So my question is this, Is it possible to 100% forgive someone for their mistakes, b/c we all have made them and continue to make them. Is this what God talks about in his messages?

I just don't know what to do about this situation and I guess I'm just tired of trying to figure it out. It's been 15 months now and the thougtht of another 2 yrs exhausted me of the up and down decision.


----------



## magicsunset08 (Oct 30, 2008)

Of course you can forgive, but you will never forget. Here is the catch. "Everyone finds God in Prison". That maybe true, but once he is out. What then? There are no drugs in Prison (at least easily attainable)> Once he is out and faced with freedom and temptation what will happen. I feel you must do whatever is neccessary to take care of yourself and your child. My advice would be not to be brought down by someone elses actions. The good news is.....If he truly has found God and stays the course, Awesome things can happen. Pray, trust God and you won't go wrong. Keep it up. It sound like you are on the right track. Hopefully, you will find peace. Take care of yourself and your child and everything else will fall into place.


----------



## swedish (Mar 6, 2008)

I have to say when I read the first half of your post my only thought was move on and don't look back, but you must be one of strong character to be considering a future with him. He has certainly done enough in the past to warrant you moving on, just my opinion, but he failed to honor you and your marriage on many levels and I do not think it's your moral duty to stick by him at this point. 

As far as forgiveness goes, yes you can forgive, he is human and made some terrible mistakes. Recognizing that and forgiving will bring you peace of mind. I would imagine his time in prison has given him time to think about his life and reflect, so he could very well be a changed man, but there are no guarantees when he is out, that he will resist temptation as there are sure to be many difficult adjustments and setbacks when trying to re-establish himself.

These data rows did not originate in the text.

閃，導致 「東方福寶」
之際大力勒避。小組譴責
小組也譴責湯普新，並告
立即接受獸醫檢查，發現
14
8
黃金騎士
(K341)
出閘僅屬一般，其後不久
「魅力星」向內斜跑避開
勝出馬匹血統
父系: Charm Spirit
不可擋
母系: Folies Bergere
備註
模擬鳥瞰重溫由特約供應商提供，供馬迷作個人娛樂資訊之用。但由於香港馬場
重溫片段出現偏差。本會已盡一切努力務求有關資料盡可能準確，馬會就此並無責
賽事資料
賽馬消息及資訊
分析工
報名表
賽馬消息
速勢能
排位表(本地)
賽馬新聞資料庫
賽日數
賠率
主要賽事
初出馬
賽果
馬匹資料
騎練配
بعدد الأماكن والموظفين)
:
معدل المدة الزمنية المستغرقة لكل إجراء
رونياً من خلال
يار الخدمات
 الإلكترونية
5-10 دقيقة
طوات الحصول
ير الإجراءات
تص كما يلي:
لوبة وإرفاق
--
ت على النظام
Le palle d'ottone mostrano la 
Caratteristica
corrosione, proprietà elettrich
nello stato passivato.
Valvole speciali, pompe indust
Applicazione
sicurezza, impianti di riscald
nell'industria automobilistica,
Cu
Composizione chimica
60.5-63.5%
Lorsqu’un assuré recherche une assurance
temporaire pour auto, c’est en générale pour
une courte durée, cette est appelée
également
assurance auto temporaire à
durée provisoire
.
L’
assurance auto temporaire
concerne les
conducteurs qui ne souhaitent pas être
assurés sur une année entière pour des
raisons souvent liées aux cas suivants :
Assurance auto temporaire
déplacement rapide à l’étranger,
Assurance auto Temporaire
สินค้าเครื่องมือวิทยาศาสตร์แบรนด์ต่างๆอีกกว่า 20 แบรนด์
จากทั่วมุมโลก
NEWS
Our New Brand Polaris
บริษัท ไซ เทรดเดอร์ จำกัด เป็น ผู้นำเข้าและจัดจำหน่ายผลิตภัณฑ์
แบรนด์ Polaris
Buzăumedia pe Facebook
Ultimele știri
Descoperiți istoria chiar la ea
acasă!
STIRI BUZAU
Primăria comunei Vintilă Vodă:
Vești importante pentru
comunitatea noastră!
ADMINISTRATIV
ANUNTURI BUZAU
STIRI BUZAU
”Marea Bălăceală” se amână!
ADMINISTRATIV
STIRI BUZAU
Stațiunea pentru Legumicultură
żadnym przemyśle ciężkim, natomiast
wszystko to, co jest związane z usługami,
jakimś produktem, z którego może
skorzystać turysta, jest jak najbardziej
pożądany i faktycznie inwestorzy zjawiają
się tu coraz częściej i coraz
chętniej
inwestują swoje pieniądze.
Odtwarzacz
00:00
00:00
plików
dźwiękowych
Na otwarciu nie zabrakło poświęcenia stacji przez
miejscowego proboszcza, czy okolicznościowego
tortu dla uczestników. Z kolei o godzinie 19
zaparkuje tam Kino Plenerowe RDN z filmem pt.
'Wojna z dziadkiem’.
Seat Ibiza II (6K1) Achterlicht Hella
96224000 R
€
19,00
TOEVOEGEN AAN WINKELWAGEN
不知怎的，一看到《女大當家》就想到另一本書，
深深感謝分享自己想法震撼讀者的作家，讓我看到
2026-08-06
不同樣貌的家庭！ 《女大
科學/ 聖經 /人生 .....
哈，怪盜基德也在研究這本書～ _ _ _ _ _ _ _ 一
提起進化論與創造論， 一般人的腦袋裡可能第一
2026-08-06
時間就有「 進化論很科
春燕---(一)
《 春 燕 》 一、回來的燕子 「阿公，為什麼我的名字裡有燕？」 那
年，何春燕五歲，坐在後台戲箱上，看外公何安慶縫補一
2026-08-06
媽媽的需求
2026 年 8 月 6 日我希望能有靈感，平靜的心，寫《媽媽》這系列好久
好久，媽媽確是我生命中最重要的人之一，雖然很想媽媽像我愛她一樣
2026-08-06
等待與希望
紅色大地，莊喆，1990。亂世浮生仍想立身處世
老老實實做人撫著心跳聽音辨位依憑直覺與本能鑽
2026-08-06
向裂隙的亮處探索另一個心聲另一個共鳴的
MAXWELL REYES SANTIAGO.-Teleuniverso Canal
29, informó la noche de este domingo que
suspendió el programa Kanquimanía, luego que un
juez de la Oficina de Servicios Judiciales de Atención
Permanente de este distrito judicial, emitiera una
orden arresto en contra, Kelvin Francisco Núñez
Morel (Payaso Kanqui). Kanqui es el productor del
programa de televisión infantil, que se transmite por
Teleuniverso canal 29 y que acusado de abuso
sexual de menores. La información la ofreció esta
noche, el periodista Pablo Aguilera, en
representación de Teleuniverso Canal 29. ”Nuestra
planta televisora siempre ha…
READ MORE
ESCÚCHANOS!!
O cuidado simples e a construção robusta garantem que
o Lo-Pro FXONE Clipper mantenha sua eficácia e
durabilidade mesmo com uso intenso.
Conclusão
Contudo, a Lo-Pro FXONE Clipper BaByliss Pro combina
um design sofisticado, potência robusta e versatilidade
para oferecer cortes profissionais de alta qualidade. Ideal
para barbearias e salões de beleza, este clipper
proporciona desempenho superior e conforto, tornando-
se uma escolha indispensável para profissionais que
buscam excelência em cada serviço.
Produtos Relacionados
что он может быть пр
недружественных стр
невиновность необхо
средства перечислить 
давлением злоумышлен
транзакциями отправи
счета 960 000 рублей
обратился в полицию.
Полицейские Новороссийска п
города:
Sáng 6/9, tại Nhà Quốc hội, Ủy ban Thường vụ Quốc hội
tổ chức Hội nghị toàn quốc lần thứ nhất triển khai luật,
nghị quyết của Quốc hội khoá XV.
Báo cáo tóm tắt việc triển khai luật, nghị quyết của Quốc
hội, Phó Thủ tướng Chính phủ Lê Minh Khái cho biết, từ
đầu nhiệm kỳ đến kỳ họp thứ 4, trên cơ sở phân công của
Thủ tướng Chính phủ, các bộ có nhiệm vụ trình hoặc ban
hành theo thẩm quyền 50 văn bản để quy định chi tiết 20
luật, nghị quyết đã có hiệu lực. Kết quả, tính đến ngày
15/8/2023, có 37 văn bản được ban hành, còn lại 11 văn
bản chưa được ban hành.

If it were me, I'd move on. When he is out, you will most likely be in contact due to your child and you can see how you feel at that point. But this is obviously a decision only you can make so I hope you are able to come to a point where you find peace in whatever you decide.


----------



## Amplexor (Feb 13, 2008)

I believe it is possible to forgive some one 100% for past errors. Your strong faith should assist you in this. But forgiveness does not necessarily mean reconciliation. The question is should you hang on to this man. Can he truly change to be the kind of man you seek and deserve? I cannot vouch for him nor condemn him, but his track record is very poor. He has risked all he has in his finances, his family and ultimately his freedom for the sake of drugs. He has proved untrustworthy and unfaithful. Will he return from prison rehabilitated or more screwed up then when he went in? No one can really say. The ultimate decision is yours as you know him best. For this decision you will need to rely on your head and your heart. Use your faith to help guide you and visit with your clergyman. Talk to the officials at the prison to find out what kind of man he is inside. Take a little time to make this decision. If you elect to stay then stand by that until he ultimately proves you right or wrong. If you elect to move on, cut all the ties you can including living with his mother and move forward. Raise you child and find some one who can love and respect you as you should be. Good luck.


----------